If cloud access is part of the decision, focus your demos on cloud EHR features in optometry that matter in your daily work life.
Key strengths:
- Strong optical retail and POS: inventory control, pricing rules, promotions, and insurance benefit handling
- Multi-site stock visibility and control across locations
- Practice management tools covering booking, recalls, and patient communications, plus CRM/marketing and reporting — helpful if you’re trying to tighten the end-to-end patient journey.
- Designed for growing chains and independents that want a unified retail and patient management system
- Supports omnichannel workflows where online and in-store operations need to work together
May not be ideal if:
- You need a stand-alone ophthalmology surgical EHR as your primary clinical record
- You prefer a fixed public price list before speaking to a vendor
- You’re a small single-site practice with limited optical retail complexity and no plans to grow or expand further.
Pricing: Quote-based; varies by number of locations, users, and modules selected.
How to Build a Shortlist That Fits Your Practice
The most common mistake in software comparisons is going straight to demos before being clear on what you’re actually comparing. A shortlist built around your specific practice profile will save significant time and reduce the chance of going weeks into an evaluation before realising a tool isn’t a fit.
Clarify What You Need Before You Compare Tools

Before you approach any vendor, get specific on a few practical questions:
- Practice type and size — Single-site or multi-site? Optometry only, or do you also run ophthalmology services that need their own EHR?
- Optical retail complexity — How large is your dispensary? Do you need advanced POS features, promotions tools, or inter-branch inventory control?
- Integration requirements — What systems do you already run — diagnostic devices, an existing EHR, accounting software, eCommerce, or a marketing platform? Which integrations are non-negotiable?
- Budget, contract length, and appetite for change — What’s a realistic total cost of ownership over two to three years, including implementation and training? And how much disruption can your team absorb during a transition?
Run Focused Demos and Compare Real Quotes
Once you’ve answered those questions, build a shortlist of RevolutionEHR plus two or three alternatives that fit your profile. Then:
- Go into every demo with the same checklist of questions. Ask vendors to walk through real workflow examples that match your daily operations — not just their standard product tour.

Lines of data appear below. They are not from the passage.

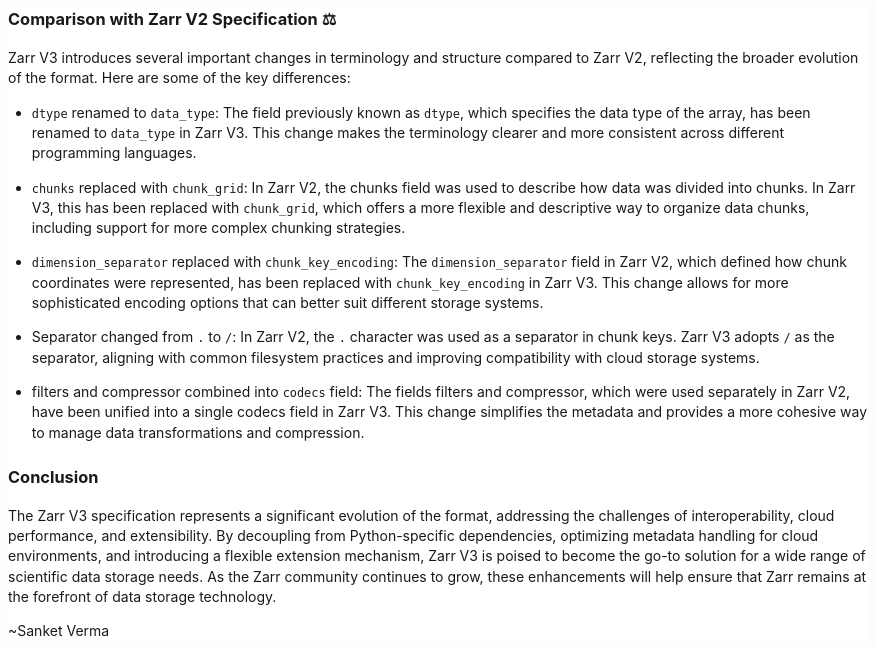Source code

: ### Comparison with Zarr V2 Specification ⚖︎

Zarr V3 introduces several important changes in terminology and structure
compared to Zarr V2, reflecting the broader evolution of the format. Here are
some of the key differences:

- `dtype` renamed to `data_type`: The field previously known as `dtype`, which
  specifies the data type of the array, has been renamed to `data_type` in Zarr
  V3. This change makes the terminology clearer and more consistent across
  different programming languages.

- `chunks` replaced with `chunk_grid`: In Zarr V2, the chunks field was used to
  describe how data was divided into chunks. In Zarr V3, this has been replaced
  with `chunk_grid`, which offers a more flexible and descriptive way to
  organize data chunks, including support for more complex chunking
  strategies.

- `dimension_separator` replaced with `chunk_key_encoding`: The
  `dimension_separator` field in Zarr V2, which defined how chunk coordinates
  were represented, has been replaced with `chunk_key_encoding` in Zarr V3.
  This change allows for more sophisticated encoding options that can better
  suit different storage systems.

- Separator changed from `.` to `/`: In Zarr V2, the `.` character was used as a
  separator in chunk keys. Zarr V3 adopts `/` as the separator, aligning with
  common filesystem practices and improving compatibility with cloud storage
  systems.

- filters and compressor combined into `codecs` field: The fields filters and
  compressor, which were used separately in Zarr V2, have been unified into a
  single codecs field in Zarr V3. This change simplifies the metadata and
  provides a more cohesive way to manage data transformations and compression.

### Conclusion

The Zarr V3 specification represents a significant evolution of the format,
addressing the challenges of interoperability, cloud performance, and
extensibility. By decoupling from Python-specific dependencies, optimizing
metadata handling for cloud environments, and introducing a flexible extension
mechanism, Zarr V3 is poised to become the go-to solution for a wide range of
scientific data storage needs. As the Zarr community continues to grow, these
enhancements will help ensure that Zarr remains at the forefront of data storage
technology.

~Sanket Verma

<script src="https://giscus.app/client.js"
        data-repo="zarr-developers/blog"
        data-repo-id="R_kgDOGxrWVg"
        data-category="General"
        data-category-id="DIC_kwDOGxrWVs4CU5q_"
        data-mapping="pathname"
        data-strict="0"
        data-reactions-enabled="1"
        data-emit-metadata="0"
        data-input-position="top"
        data-theme="light"
        data-lang="en"
        crossorigin="anonymous"
        async>
</script>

- Ask specifically about data migration, training timelines, ongoing support access, and what happens when something breaks.
- Compare total monthly or annual cost and estimated implementation timelines side by side. List prices rarely tell the full story once modules and onboarding fees are added.
If optical retail is a major part of your business, especially for eyecare chains or channels, Acuitas 3 is one of the options worth putting into your demo shortlist.
It’s built for exactly those use cases, and unlike EHR-first platforms that treat retail as a secondary feature, it puts the optical and retail workflows at the centre of how the system is designed.